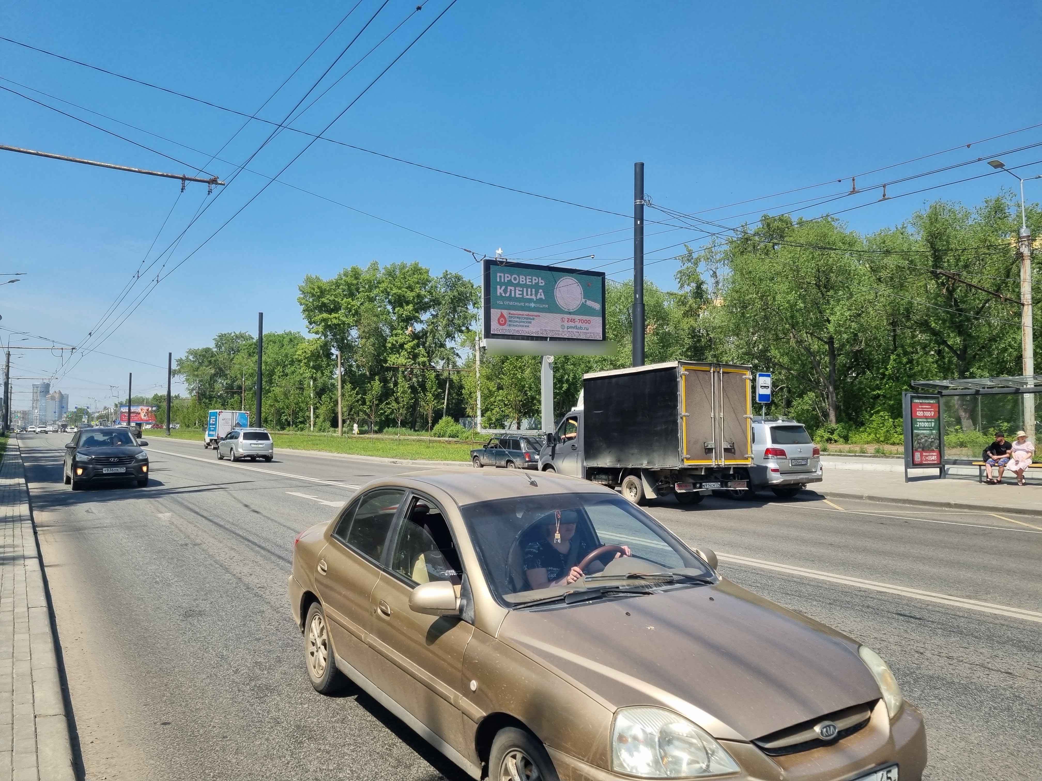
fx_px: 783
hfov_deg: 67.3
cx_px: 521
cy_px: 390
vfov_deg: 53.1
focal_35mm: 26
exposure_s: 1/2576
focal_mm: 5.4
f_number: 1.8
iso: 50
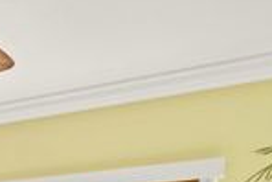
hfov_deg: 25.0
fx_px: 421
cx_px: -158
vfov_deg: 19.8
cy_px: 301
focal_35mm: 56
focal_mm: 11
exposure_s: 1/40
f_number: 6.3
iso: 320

— ACTION ITEM —
Word for word, write out each line of the records, but leave the pictures behind.

— EXERCISE SOLUTION —
fx_px: 783
hfov_deg: 67.3
cx_px: 521
cy_px: 390
vfov_deg: 53.1
focal_35mm: 26
exposure_s: 1/2576
focal_mm: 5.4
f_number: 1.8
iso: 50
hfov_deg: 25.0
fx_px: 421
cx_px: -158
vfov_deg: 19.8
cy_px: 301
focal_35mm: 56
focal_mm: 11
exposure_s: 1/40
f_number: 6.3
iso: 320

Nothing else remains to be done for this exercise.